Afghan IEDs Hammered Soviets By Greg Grant Tuesday, December 15th, 2009 12:17 pm
Posted in International, Land, Policy
When Defense Secretary Robert Gates announced creation of yet another counter-IED Pentagon task force, he was clearly frustrated with the inability of the military, the intelligence agencies and industry to come up with answers to the simple yet devastatingly effective roadside bomb as the IED war shifts from Iraq to Afghanistan.
The number of IED “incidents” in Afghanistan, defined as IEDs either found before detonating or actual IED attacks, have jumped from around 100 a month during 2006 to over 800 a month this past summer; in August IED incidents topped 1,000. In 2006, 41 U.S. and NATO troops were killed by IEDs. So far this year, 260 coalition troops have been killed by IEDs, according to the web site icasualties.com that tracks troop casualties. IED casualties in Afghanistan don’t approach those of Iraq during the height of the fighting there when some days saw 100 IED incidents, but the trend lines are headed in the wrong direction. As more troops arrive, casualties are sure to increase.
Gates said one of the IED group’s first tasks was to scour records from the Soviet-Afghan war during the 1980s for potential lessons on the Mujaheddin’s use and the Soviet response to IEDs and mines. That war was marked by extreme brutality on the part of all combatants and both sides used land mines liberally. The Soviets ringed their strongpoints with thick mine belts that de-mining teams continue to clear to this day.

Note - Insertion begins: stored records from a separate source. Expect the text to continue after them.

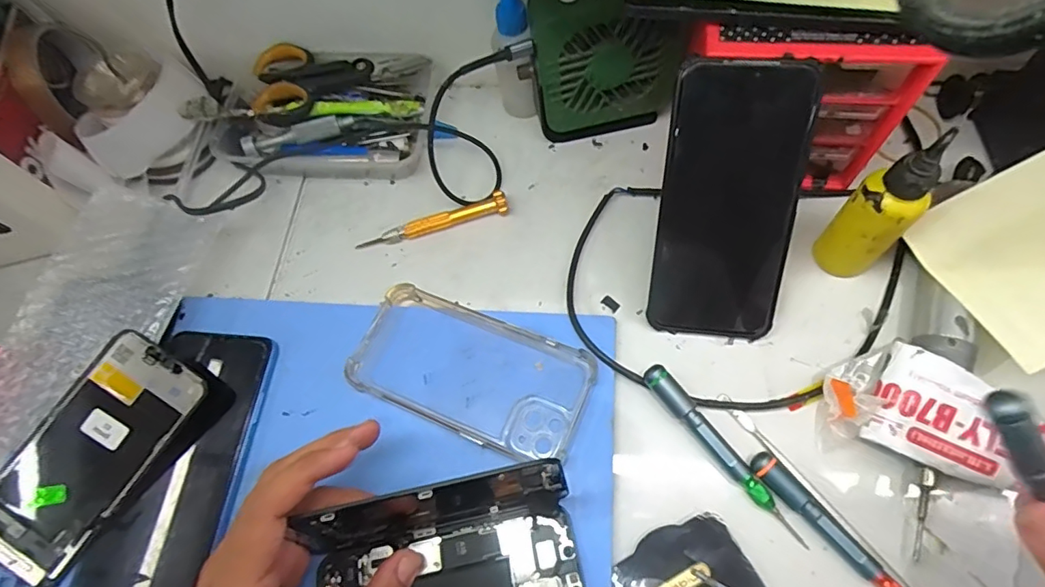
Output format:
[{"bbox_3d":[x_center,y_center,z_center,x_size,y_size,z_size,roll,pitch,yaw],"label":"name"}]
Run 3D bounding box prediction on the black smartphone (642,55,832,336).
[{"bbox_3d":[0.122,-0.049,0.318,0.076,0.165,0.010,4,22,6],"label":"black smartphone"}]

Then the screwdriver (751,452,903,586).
[{"bbox_3d":[0.174,0.137,0.288,0.013,0.012,0.121,-39,68,-11],"label":"screwdriver"}]

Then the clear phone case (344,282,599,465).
[{"bbox_3d":[-0.034,0.048,0.343,0.150,0.015,0.078,21,67,13],"label":"clear phone case"}]

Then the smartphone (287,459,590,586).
[{"bbox_3d":[-0.041,0.142,0.268,0.143,0.070,0.092,-13,64,-2],"label":"smartphone"}]

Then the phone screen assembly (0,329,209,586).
[{"bbox_3d":[-0.266,0.097,0.325,0.070,0.007,0.146,34,79,6],"label":"phone screen assembly"}]

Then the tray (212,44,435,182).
[{"bbox_3d":[-0.153,-0.144,0.433,0.168,0.043,0.111,4,67,8],"label":"tray"}]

The Mujaheddin used mines and IEDs principally as an offensive weapon to bleed the Soviet occupiers, rather than to seize and defend territory. And bleed them they did: the Soviets lost 1,995 soldiers killed and 1,191 vehicles to mines and IEDs during their eight year long war. That’s just killed, certainly there were many thousands more wounded, as IEDs tend to maim more than they kill (the Soviets never produced a true accounting of their losses in Afghanistan, thought to be much higher than publicly available numbers). Those statistics come from the Army War College’s Lester Grau whose translations of Soviet general staff studies of the Afghan war, as well as Mujaheddin accounts of the fighting, are invaluable.
Like the U.S. military, the Soviet army in Afghanistan was road bound, relying on the country’s few roads to resupply scattered combat outposts. Much of the fighting was for control over these lines of communication. The roads linking the major Afghan towns such as Kabul, Kandahar, Herat, Khost and Jalalabad were the scene of countless bloody battles.